15.5.3.4. Server tracks job progress

  • jobs send messages back to the server program on the suite host
    • directly: client-server HTTPS over the network (requires service files installed - see above)
    • indirectly: re-invoke clients on the suite host (requires reverse SSH)
  • OR server polls jobs at intervals (requires job polling - see below)
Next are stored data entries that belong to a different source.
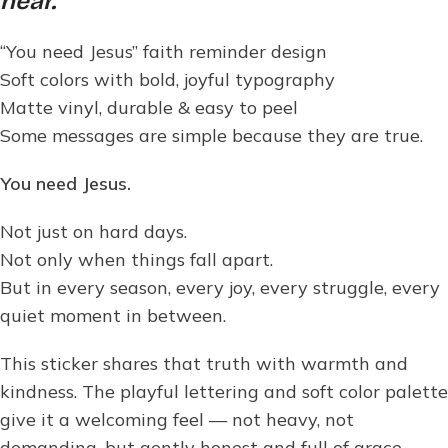
hear.
“You need Jesus” faith reminder design
Soft colors with bold, joyful typography
Matte vinyl, durable & easy to peel
Some messages are simple because they are true.
You need Jesus.
Not just on hard days.
Not only when things fall apart.
But in every season, every joy, every struggle, every
quiet moment in between.
This sticker shares that truth with warmth and
kindness. The playful lettering and soft color palette
give it a welcoming feel — not heavy, not
demanding, but gently honest and full of grace.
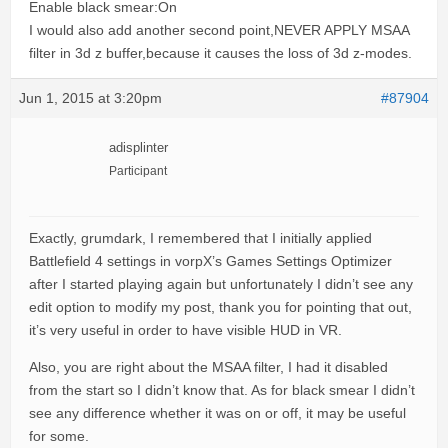
Enable black smear:On
I would also add another second point,NEVER APPLY MSAA
filter in 3d z buffer,because it causes the loss of 3d z-modes.
Jun 1, 2015 at 3:20pm
#87904
adisplinter
Participant
Exactly, grumdark, I remembered that I initially applied
Battlefield 4 settings in vorpX’s Games Settings Optimizer
after I started playing again but unfortunately I didn’t see any
edit option to modify my post, thank you for pointing that out,
it’s very useful in order to have visible HUD in VR.
Also, you are right about the MSAA filter, I had it disabled
from the start so I didn’t know that. As for black smear I didn’t
see any difference whether it was on or off, it may be useful
for some.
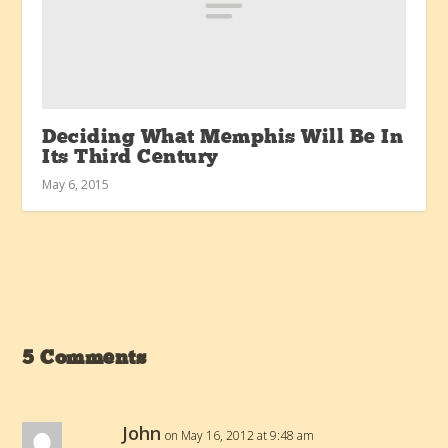
Deciding What Memphis Will Be In
Its Third Century
May 6, 2015
5 Comments
John
on May 16, 2012 at 9:48 am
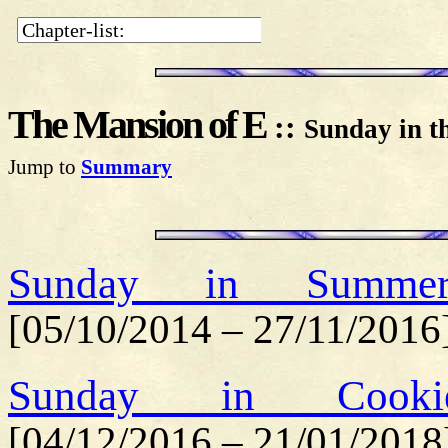
The Mansion of E
::
Sunday in t
Jump to
Summary
Sunday in Summerf
[05/10/2014 – 27/11/2016
Sunday in Cookie
[04/12/2016 – 21/01/2018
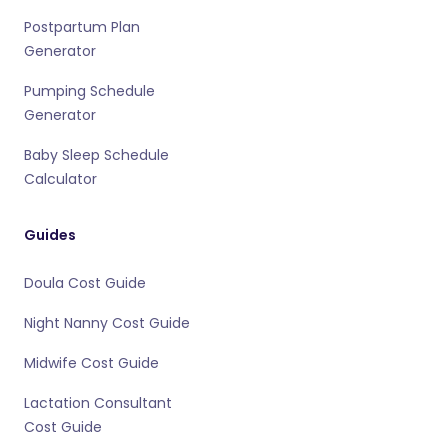
Postpartum Plan
Generator
Pumping Schedule
Generator
Baby Sleep Schedule
Calculator
Guides
Doula Cost Guide
Night Nanny Cost Guide
Midwife Cost Guide
Lactation Consultant
Cost Guide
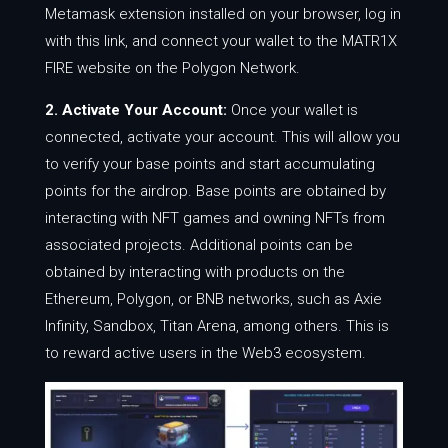
Metamask extension installed on your browser, log in
with this link, and connect your wallet to the MATR1X
FIRE website on the Polygon Network.
2. Activate Your Account:
Once your wallet is
connected, activate your account. This will allow you
to verify your base points and start accumulating
points for the airdrop. Base points are obtained by
interacting with NFT games and owning NFTs from
associated projects. Additional points can be
obtained by interacting with products on the
Ethereum, Polygon, or BNB networks, such as Axie
Infinity, Sandbox, Titan Arena, among others. This is
to reward active users in the Web3 ecosystem.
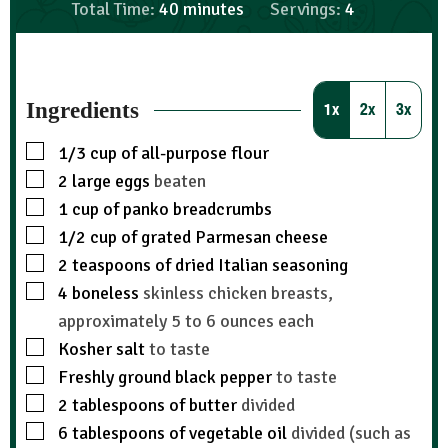
Total Time:
40
minutes
Servings:
4
Ingredients
1x
2x
3x
1/3
cup
of all-purpose flour
2
large eggs
beaten
1
cup
of panko breadcrumbs
1/2
cup
of grated Parmesan cheese
2
teaspoons
of dried Italian seasoning
4
boneless
skinless chicken breasts,
approximately 5 to 6 ounces each
Kosher salt
to taste
Freshly ground black pepper
to taste
2
tablespoons
of butter
divided
6
tablespoons
of vegetable oil
divided (such as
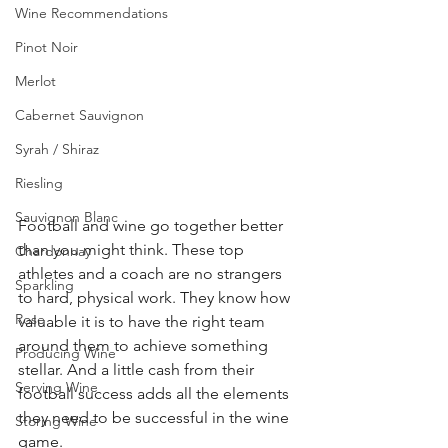
Wine Recommendations
Pinot Noir
Merlot
Cabernet Sauvignon
Syrah / Shiraz
Riesling
Sauvignon Blanc
Football and wine go together better 
than you might think. These top 
Chardonnay
athletes and a coach are no strangers 
Sparkling
to hard, physical work. They know how 
Rose
valuable it is to have the right team 
around them to achieve something 
Producing Wine
stellar. And a little cash from their 
Serving Wine
football success adds all the elements 
they need to be successful in the wine 
Storing Wine
game.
15.5.3.5. User views job logs

  • command cylc cat-log via CLI or GUI, invokes itself over SSH to the remote
  • suites will serve job logs in future, but this will still be needed (e.g. if the suite is down)
# cylc cat-log: view a job log
ssh -oBatchMode=yes -oConnectTimeout=10 -n hobo@wizard env CYLC_VERSION=7.6.x /opt/bin/cylc cat-log --remote-arg='$HOME/cylc-run/suitex/log/job/1/remote-a/NN/job.out' --remote-arg=cat --remote-arg='tail -n +1 -F %(filename)s' suitex

15.5.3.6. Server cancels or kills jobs

  • done automatically or via user command cylc kill, for multiple jobs at once
  • uses SSH to invoke cylc jobs-kill on the remote, with job log paths on the command line. Reads job ID from the job status file.
# cylc jobs-kill: kill two jobs
ssh -oBatchMode=yes -oConnectTimeout=10 hobo@wizard env CYLC_VERSION=7.6.x /opt/bin/cylc jobs-kill '--' '$HOME/cylc-run/suitex/log/job' '1/remote-a/01' '1/remote-b/01'

15.5.3.7. Server polls jobs

  • done automatically or via user command cylc poll, for multiple jobs at once
  • uses SSH to invoke cylc jobs-poll on the remote, with job log paths on the command line. Reads job ID from the job status file.
# cylc jobs-poll: poll two jobs
ssh -oBatchMode=yes -oConnectTimeout=10 hobo@wizard env CYLC_VERSION=7.6.x /opt/bin/cylc jobs-poll '--' '$HOME/cylc-run/suitex/log/job' '1/remote-a/01' '1/remote-b/01'

15.5.3.8. Server retrieves jobs logs

  • done at job completion, according to global config
  • uses rsync
# rsync: retrieve two job logs
rsync -a --rsh=ssh -oBatchMode=yes -oConnectTimeout=10 --include=/1 --include=/1/remote-a --include=/1/remote-a/01 --include=/1/remote-a/01/** --include=/1/remote-b --include=/1/remote-b/01 --include=/1/remote-b/01/** --exclude=/** hobo@wizard:$HOME/cylc-run/suitex/log/job/ /home/vagrant/cylc-run/suitex/log/job/
   # (internal rsync)
   ssh -oBatchMode=yes -oConnectTimeout=10 -l hobo wizard rsync --server --sender -logDtpre.iLsfx . $HOME/cylc-run/suitex/log/job/
   # (internal rsync, back from hobo@wizard)
   rsync --server --sender -logDtpre.iLsfx . /home/hobo/cylc-run/suitex/log/job/

15.5.3.9. Server tidies job remote at shutdown

  • removes .service/contact so that clients won’t repeatedly try to connect
# cylc remote-tidy: remove the remote suite contact file
ssh -oBatchMode=yes -oConnectTimeout=10 hobo@wizard env CYLC_VERSION=7.6.x /opt/bin/cylc remote-tidy '$HOME/cylc-run/suitex'

15.5.4. Other Use of SSH in Cylc

  • see if a suite is running on another host with a shared filesystem - see detect_old_contact_file() in lib/cylc/suite_srv_files_mgr.py
  • cat content of a remote service file over SSH, if possible, for clients on that do not have suite credentials installed - see _load_remote_item() in suite_srv_files_mgr.py
[4]Cylc used to run bare shell expressions over SSH, which required a bash shell and made whitelisting difficult.
[5]A malicious script could be rsync’d and run from a batch job, but batch jobs are considered easier to audit.
[6]The job ID must also be valid to query and kill the job via the local batch system. This is not the case for Slurm, unless the --cluster option is explicitly used in job query and kill commands, otherwise the job ID is not recognized by the local Slurm instance.
[7]This would be a more complex solution, in terms of implementation, administration, and security.